The National Science Foundation (NSF) has granted FIU a $5.88 million grant renewal for the Florida Coastal Everglades (FCE) Long Term Ecological Research (LTER) program.

With the grant renewal, the program will conduct research to better understand how changes in climate and resource management interact to determine fresh and marine water supply. This will be done by exploring how water management decisions are influenced by the impacts of climate change on freshwater distribution; understanding how the balance of fresh water and marine water supplies regulate carbon dioxide removal by coastal forests; examining long-term data to determine how past land- and water-use changes have affected the Everglades and influenced freshwater delivery decisions; using modeling tools to predict future socio-ecological scenarios.

“Our goal is to understand long-term ecosystem transformations,” said Evelyn Gaiser, lead principal investigator of FCE LTER and professor in the Department of Biological Sciences. “To be granted six more years of funding is thrilling. It’s a great feeling knowing we’ve been positively evaluated by people we respect in our field.”

The FCE LTER program is dedicated to long-term studies of how freshwater availability interacts with climate change and human activity to affect the Everglades ecosystem structure and its processes. It is operated by the Southeast Environmental Research Center (SERC) in the College of Arts & Sciences.
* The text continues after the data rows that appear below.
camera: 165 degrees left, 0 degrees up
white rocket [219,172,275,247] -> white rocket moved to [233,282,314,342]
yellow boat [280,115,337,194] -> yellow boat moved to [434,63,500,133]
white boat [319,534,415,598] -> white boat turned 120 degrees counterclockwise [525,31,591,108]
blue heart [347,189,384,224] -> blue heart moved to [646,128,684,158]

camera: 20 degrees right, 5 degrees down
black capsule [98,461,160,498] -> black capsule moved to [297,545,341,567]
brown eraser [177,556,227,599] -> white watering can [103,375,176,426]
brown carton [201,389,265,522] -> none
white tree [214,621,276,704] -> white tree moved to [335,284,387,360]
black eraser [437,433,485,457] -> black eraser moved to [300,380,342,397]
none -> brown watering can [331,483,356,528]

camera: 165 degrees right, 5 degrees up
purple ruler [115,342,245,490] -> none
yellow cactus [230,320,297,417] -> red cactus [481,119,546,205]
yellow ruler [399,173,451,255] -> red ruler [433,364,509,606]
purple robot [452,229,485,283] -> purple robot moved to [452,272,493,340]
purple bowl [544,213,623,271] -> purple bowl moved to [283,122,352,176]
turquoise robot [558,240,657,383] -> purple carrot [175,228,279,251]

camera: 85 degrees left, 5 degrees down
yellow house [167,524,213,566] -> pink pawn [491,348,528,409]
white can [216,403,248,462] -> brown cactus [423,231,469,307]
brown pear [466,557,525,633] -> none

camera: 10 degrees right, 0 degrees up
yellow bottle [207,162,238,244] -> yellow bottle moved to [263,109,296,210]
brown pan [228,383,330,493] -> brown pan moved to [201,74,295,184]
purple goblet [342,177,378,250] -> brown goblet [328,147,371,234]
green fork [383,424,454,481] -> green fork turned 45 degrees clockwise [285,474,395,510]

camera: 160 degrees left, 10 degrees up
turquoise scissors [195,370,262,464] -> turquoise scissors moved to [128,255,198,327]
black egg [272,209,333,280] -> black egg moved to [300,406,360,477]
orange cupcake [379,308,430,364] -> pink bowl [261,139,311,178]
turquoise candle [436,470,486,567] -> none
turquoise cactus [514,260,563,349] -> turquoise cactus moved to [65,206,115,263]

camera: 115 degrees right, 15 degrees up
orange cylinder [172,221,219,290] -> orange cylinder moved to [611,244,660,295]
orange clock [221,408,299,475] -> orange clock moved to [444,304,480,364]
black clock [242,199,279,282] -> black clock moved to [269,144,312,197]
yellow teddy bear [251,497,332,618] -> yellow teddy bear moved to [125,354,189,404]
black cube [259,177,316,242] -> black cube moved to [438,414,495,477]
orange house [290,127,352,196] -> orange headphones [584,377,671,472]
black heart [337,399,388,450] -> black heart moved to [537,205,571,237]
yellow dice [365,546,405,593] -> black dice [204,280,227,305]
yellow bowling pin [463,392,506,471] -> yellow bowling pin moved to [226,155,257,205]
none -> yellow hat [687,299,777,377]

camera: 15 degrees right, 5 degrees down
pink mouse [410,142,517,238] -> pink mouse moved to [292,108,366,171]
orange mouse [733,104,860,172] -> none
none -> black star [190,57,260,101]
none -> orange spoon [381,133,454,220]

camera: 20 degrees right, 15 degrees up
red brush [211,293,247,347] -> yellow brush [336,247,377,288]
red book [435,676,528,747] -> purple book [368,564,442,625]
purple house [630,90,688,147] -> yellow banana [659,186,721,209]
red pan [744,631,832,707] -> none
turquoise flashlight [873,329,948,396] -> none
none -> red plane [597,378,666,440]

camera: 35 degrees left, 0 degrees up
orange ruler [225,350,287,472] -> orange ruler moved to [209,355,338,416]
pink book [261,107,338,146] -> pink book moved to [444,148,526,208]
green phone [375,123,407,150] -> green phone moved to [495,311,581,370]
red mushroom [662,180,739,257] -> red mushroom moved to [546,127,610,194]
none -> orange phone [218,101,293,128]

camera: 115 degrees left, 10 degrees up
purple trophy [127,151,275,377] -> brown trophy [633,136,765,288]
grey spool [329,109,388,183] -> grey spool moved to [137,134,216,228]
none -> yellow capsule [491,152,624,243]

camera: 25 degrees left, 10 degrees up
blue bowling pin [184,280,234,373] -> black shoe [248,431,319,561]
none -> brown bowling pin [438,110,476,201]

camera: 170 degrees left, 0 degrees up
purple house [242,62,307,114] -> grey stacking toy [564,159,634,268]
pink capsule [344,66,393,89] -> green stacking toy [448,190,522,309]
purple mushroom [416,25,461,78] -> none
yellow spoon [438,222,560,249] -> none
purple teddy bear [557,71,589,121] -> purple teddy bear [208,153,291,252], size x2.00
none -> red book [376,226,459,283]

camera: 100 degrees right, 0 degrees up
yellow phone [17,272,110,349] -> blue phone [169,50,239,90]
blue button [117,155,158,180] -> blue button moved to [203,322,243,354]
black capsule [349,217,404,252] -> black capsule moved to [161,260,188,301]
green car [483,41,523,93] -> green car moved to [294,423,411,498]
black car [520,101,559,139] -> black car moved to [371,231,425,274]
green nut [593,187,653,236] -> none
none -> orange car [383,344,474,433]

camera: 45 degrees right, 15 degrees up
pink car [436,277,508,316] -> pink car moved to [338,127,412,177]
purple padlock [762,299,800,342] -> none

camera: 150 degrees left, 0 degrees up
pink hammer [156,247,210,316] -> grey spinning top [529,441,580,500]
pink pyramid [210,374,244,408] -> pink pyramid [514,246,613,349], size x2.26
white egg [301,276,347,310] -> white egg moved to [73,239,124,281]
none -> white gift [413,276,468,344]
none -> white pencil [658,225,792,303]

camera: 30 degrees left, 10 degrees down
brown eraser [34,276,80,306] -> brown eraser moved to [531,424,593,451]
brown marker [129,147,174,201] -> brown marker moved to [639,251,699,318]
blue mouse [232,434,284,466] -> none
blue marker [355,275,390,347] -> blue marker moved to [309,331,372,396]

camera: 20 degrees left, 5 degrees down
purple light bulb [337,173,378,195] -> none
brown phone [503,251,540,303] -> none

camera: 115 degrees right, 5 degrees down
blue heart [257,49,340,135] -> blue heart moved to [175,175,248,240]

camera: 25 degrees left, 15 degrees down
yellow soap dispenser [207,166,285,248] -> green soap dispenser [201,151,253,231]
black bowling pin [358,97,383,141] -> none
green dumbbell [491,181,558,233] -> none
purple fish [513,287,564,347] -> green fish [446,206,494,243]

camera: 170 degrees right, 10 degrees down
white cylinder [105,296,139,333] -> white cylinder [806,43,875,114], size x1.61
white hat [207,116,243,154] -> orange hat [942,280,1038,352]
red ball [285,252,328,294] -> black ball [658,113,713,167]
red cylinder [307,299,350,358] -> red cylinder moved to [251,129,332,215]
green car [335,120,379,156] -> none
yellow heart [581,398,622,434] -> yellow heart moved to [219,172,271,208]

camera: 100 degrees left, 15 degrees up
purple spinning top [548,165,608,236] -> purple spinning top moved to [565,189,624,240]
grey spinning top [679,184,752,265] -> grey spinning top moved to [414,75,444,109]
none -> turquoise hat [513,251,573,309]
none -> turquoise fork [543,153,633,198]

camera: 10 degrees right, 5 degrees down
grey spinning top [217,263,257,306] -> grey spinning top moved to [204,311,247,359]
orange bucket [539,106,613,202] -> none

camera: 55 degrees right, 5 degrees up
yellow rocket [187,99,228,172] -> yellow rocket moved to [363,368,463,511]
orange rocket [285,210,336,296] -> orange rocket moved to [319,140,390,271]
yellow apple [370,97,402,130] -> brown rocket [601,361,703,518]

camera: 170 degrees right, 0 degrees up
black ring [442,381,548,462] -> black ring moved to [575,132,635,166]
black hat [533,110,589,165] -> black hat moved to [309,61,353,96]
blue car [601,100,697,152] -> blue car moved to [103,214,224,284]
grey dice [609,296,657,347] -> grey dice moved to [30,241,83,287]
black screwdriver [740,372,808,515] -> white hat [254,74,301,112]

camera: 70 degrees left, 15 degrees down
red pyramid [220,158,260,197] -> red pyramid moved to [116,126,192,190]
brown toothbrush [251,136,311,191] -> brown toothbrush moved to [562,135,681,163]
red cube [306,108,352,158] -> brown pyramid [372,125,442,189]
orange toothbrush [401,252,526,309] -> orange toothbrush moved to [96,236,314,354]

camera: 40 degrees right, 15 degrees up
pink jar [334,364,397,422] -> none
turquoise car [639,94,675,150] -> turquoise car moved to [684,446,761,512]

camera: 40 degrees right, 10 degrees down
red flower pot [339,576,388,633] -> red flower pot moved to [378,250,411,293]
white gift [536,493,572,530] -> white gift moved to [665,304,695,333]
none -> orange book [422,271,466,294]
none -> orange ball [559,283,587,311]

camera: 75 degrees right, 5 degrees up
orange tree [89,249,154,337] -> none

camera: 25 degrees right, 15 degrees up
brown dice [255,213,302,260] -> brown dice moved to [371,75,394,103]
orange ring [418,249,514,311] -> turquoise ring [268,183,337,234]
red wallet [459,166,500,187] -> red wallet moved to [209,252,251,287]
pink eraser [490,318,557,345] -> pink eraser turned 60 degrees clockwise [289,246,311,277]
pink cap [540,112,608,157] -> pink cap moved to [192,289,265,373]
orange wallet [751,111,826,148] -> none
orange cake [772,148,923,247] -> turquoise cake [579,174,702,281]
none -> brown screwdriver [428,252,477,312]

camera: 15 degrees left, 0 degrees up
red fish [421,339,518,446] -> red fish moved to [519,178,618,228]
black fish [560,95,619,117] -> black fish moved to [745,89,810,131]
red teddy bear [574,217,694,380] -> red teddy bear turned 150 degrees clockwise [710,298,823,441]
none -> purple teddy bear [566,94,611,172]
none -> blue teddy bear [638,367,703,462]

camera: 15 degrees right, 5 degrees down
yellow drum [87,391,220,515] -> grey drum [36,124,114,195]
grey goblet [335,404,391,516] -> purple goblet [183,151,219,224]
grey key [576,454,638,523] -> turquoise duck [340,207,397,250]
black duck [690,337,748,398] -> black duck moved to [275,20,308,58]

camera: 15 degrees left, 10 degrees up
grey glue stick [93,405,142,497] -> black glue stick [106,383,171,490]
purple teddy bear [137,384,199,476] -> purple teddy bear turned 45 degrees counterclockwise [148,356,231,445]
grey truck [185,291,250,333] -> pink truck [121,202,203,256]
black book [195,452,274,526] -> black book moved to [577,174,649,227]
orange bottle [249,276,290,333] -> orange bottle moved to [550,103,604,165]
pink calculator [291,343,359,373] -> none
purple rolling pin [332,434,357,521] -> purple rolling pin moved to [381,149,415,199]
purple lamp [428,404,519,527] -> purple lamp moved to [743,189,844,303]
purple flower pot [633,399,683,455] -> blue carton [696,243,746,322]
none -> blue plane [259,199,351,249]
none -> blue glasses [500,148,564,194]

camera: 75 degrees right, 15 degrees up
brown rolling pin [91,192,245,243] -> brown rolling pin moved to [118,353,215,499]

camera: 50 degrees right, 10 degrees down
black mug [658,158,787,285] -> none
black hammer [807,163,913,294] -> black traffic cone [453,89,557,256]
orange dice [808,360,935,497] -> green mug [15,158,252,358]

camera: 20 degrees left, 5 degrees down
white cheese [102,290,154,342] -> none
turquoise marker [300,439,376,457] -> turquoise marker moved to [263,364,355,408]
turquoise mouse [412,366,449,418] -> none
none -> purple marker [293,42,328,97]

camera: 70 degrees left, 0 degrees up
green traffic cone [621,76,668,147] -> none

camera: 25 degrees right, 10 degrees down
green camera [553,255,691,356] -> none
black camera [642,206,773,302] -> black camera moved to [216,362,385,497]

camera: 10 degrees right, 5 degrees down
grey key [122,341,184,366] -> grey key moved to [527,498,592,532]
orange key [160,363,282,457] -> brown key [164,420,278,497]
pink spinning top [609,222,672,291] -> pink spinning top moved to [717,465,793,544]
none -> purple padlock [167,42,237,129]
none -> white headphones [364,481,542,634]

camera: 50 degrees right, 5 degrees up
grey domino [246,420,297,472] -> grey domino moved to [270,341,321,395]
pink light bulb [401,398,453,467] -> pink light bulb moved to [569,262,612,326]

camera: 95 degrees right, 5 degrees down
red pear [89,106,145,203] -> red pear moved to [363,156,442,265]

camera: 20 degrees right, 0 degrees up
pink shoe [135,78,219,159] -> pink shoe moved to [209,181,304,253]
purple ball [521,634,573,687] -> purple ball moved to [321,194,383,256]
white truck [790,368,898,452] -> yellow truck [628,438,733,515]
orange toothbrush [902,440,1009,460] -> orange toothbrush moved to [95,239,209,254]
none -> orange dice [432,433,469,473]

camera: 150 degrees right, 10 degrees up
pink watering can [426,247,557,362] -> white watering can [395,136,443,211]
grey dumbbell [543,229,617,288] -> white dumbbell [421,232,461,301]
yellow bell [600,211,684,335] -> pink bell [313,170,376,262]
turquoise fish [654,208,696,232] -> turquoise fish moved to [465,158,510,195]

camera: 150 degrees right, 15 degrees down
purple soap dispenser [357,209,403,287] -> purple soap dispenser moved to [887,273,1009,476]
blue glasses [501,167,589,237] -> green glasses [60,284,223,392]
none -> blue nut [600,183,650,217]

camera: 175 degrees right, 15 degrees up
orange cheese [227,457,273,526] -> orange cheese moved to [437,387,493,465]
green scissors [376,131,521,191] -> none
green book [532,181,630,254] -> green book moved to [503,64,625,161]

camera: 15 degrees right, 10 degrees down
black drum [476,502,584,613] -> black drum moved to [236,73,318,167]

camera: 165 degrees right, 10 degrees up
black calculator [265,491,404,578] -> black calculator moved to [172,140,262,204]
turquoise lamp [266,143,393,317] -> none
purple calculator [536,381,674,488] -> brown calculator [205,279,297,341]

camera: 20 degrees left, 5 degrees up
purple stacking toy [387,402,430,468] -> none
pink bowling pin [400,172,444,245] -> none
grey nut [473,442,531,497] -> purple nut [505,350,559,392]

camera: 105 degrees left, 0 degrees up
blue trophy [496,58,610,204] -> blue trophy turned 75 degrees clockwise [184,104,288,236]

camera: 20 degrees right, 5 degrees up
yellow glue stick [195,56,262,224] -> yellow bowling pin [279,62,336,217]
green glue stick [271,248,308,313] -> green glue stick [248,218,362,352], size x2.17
The program is an interdisciplinary collaboration of more than 160 researchers, students and staff from diverse fields in other universities and government agencies.

Since its creation in 2000, FCE LTER researchers have produced 425 publications, as well as key findings that have influenced science and policy decisions locally and nationally.

“It’s critical to integrate the science of ecology with the science of decision- and policy-making in order to create positive changes in our communities,” Gaiser said.

FCE LTER is led by principal investigator Gaiser and co-principal investigators Mike Heithaus, executive director of the School of Environment, Arts and Society; Rudolf Jaffe, George Barley Professor of Environmental Chemistry; Laura Ogden, professor of anthropology; Rene Price, professor in the Department of Earth and Environment.